No. No. No. The rules are there for a reason. We learned our lesson, and I would rather not unlearn it.

 

 

Half the story and no punchline

Marketwatch recently published a piece on the sad history of the Central States Pension Fund of the Teamsters union. As a quick update for those that do not know why there are jokes about Jimmy Hoffa being buried at the fifty-yard line of Giants Stadium in New Jersey, the Teamsters were a very powerful union in 20th century America, covering the trucking industry and related trades. It fell under mob influence and union leader Hoffa is widely believed to have been murdered by the Mob to keep him from cooperating with the FBI investigation.

The Central States fund is a classic underfunded pension. Many truckers today are not union members, so the ratio of working to retired is 1 to 5.2, according to the article. Investment management of the fund was taken away from corrupt union officials in 1982 and put in the hands of Wall Street firms such as Morgan Stanley, Goldman Sachs (a former employer of the author), and Northern Trust.

The Marketwatch article opines that Wall Street did worse for Central States than the mob did.
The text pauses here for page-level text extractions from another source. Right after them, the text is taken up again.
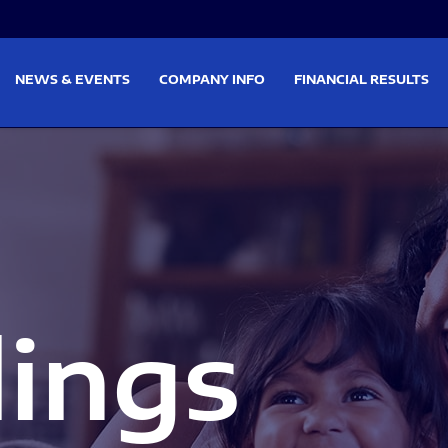
on
Skip to footer
NEWS & EVENTS
COMPANY INFO
FINANCIAL RESULTS
lings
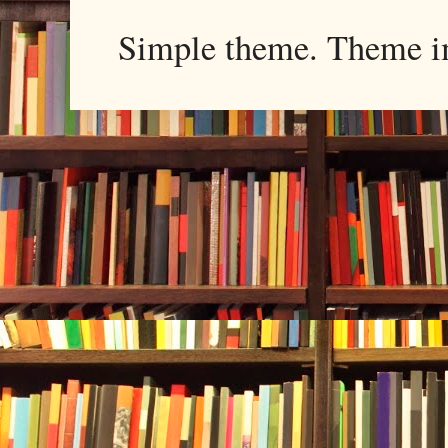
Simple theme. Theme 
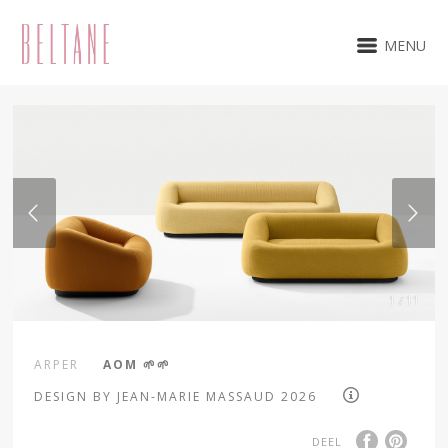
MENU
1 / 11
ARPER
AOM 🌱🌱
DESIGN BY JEAN-MARIE MASSAUD 2026
DEEL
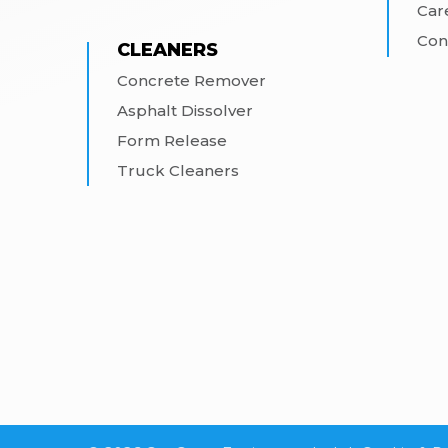
Car
Con
CLEANERS
Concrete Remover
Asphalt Dissolver
Form Release
Truck Cleaners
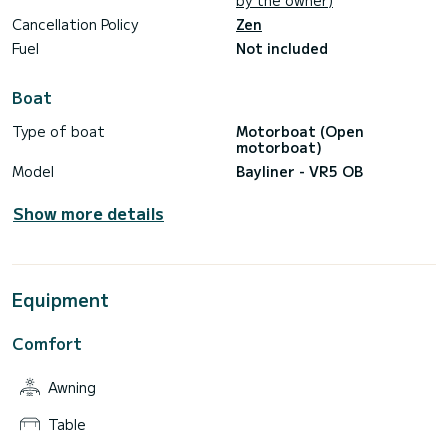
by the owner)
Cancellation Policy
Zen
Fuel
Not included
Boat
Type of boat
Motorboat (Open
motorboat)
Model
Bayliner - VR5 OB
Show more details
Equipment
Comfort
Awning
Table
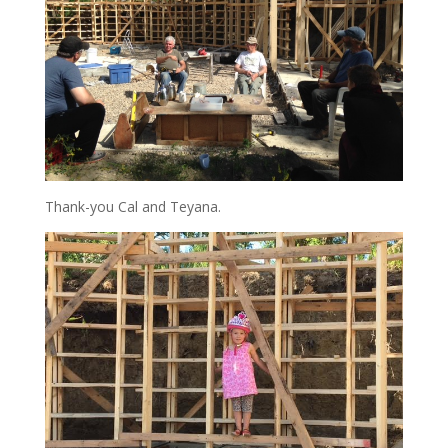
Thank-you Cal and Teyana.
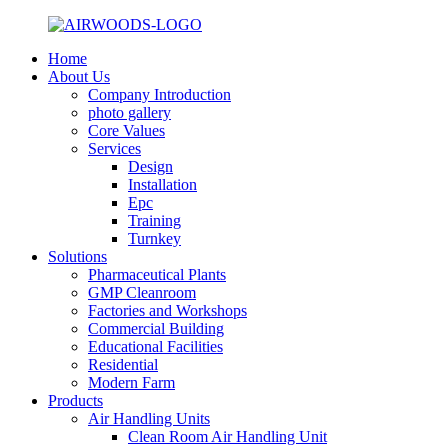
Home
About Us
Company Introduction
photo gallery
Core Values
Services
Design
Installation
Epc
Training
Turnkey
Solutions
Pharmaceutical Plants
GMP Cleanroom
Factories and Workshops
Commercial Building
Educational Facilities
Residential
Modern Farm
Products
Air Handling Units
Clean Room Air Handling Unit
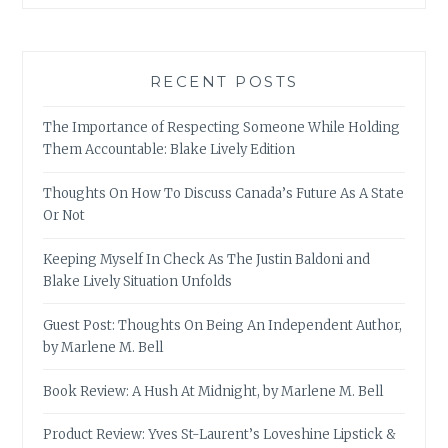
RECENT POSTS
The Importance of Respecting Someone While Holding
Them Accountable: Blake Lively Edition
Thoughts On How To Discuss Canada’s Future As A State
Or Not
Keeping Myself In Check As The Justin Baldoni and
Blake Lively Situation Unfolds
Guest Post: Thoughts On Being An Independent Author,
by Marlene M. Bell
Book Review: A Hush At Midnight, by Marlene M. Bell
Product Review: Yves St-Laurent’s Loveshine Lipstick &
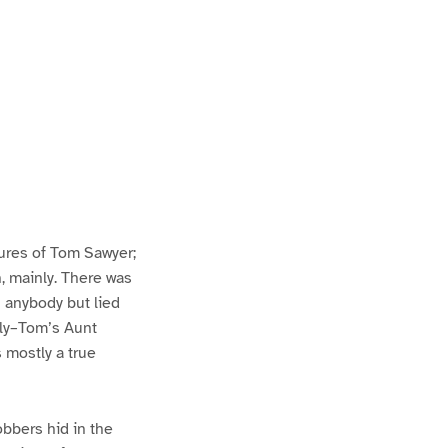
ures of Tom Sawyer;
h, mainly. There was
n anybody but lied
lly–Tom’s Aunt
s mostly a true
bbers hid in the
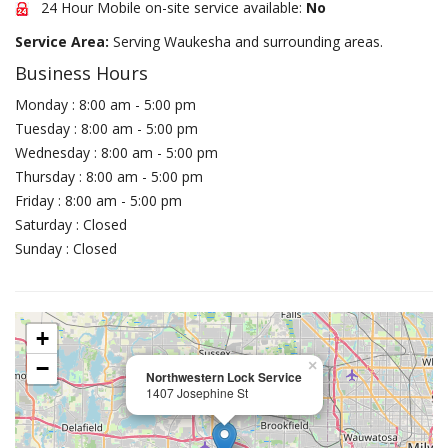
24 Hour Mobile on-site service available:
No
Service Area:
Serving Waukesha and surrounding areas.
Business Hours
Monday : 8:00 am - 5:00 pm
Tuesday : 8:00 am - 5:00 pm
Wednesday : 8:00 am - 5:00 pm
Thursday : 8:00 am - 5:00 pm
Friday : 8:00 am - 5:00 pm
Saturday : Closed
Sunday : Closed
+
−
×
Northwestern Lock Service
1407 Josephine St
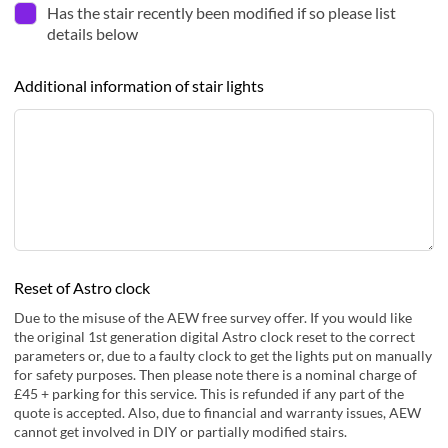
Has the stair recently been modified if so please list
details below
Additional information of stair lights
Reset of Astro clock
Due to the misuse of the AEW free survey offer. If you would like
the original 1st generation digital Astro clock reset to the correct
parameters or, due to a faulty clock to get the lights put on manually
for safety purposes. Then please note there is a nominal charge of
£45 + parking for this service. This is refunded if any part of the
quote is accepted. Also, due to financial and warranty issues, AEW
cannot get involved in DIY or partially modified stairs.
But is that true? It appears that part of the strategy to deal with the underfunded pension was to invest in higher risk/reward assets than the typical pension. When the financial crisis hit in 2008, this strategy means that the fund’s losses were also magnified.

That’s all the story tells us, but that is only half the story. Yes, the downside in stocks was worse than bonds in 2008, but the rebound was also better. The long-term outperformance of equities over all other asset classes has persisted after the crisis of 2008. And if the mob was still in charge and heavily invested in Vegas casinos – that would have been better for Central States? Of course not.
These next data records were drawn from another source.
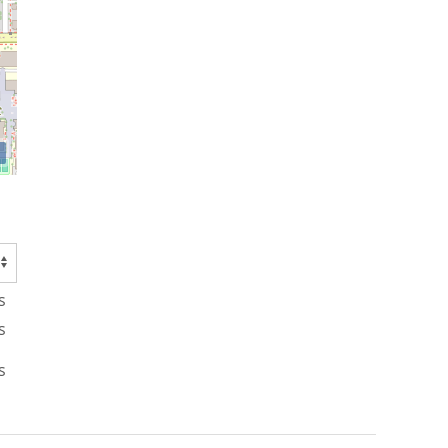
s
s
s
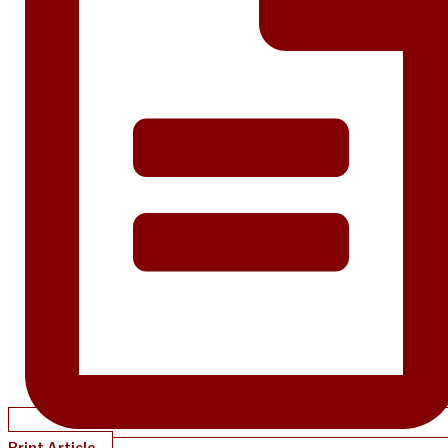
Print Article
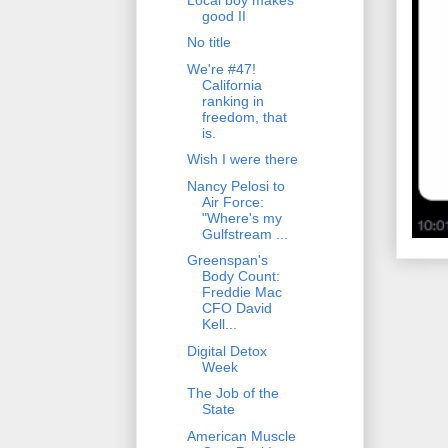
good II
No title
We're #47!
California
ranking in
freedom, that
is.
Wish I were there
Nancy Pelosi to
Air Force:
"Where's my
Gulfstream ...
Greenspan's
Body Count:
Freddie Mac
CFO David
Kell...
Digital Detox
Week
The Job of the
State
American Muscle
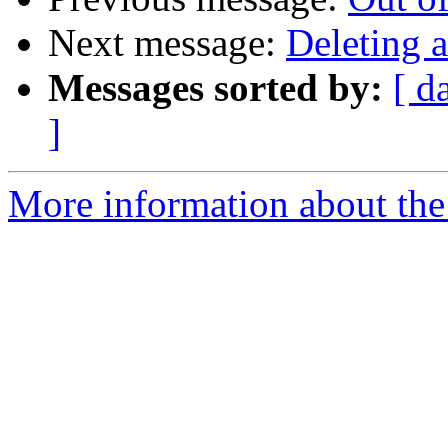
Next message:
Deleting 
Messages sorted by:
[ d
]
More information about the 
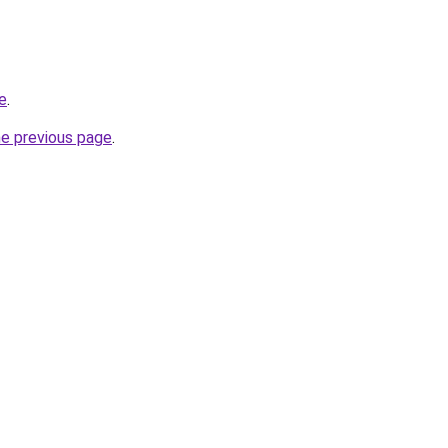
e
.
he previous page
.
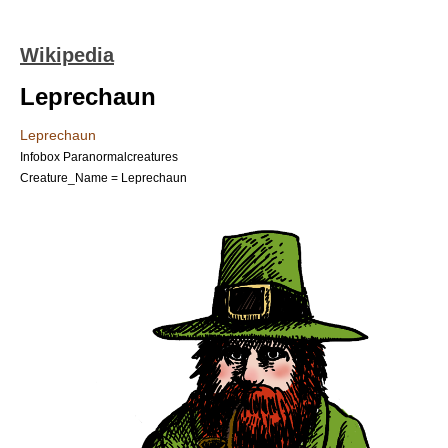
Wikipedia
Leprechaun
Leprechaun
Infobox Paranormalcreatures
Creature_Name = Leprechaun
The real problems here are two, in my opinion. Did the investment managers abandon their equity-heavy allocation at the bottom of the market? That would be a tragic misstep. Did the investment managers consider the average retirement age of the members in their asset allocation decisions? This should have driven concerns for generating cash vs growth. There is a tension between these two, but that is why GS and NT were getting paid the big bucks.

As a piece of financial journalism, this article doesn’t close out the issue it raises in the headline. A stock-heavy allocation does make sense (in my opinion). That in itself is not the problem. Changing strategy at the bottom – now that is a problem. But the article doesn’t document that that actually happened. We have only half the story and no punchline.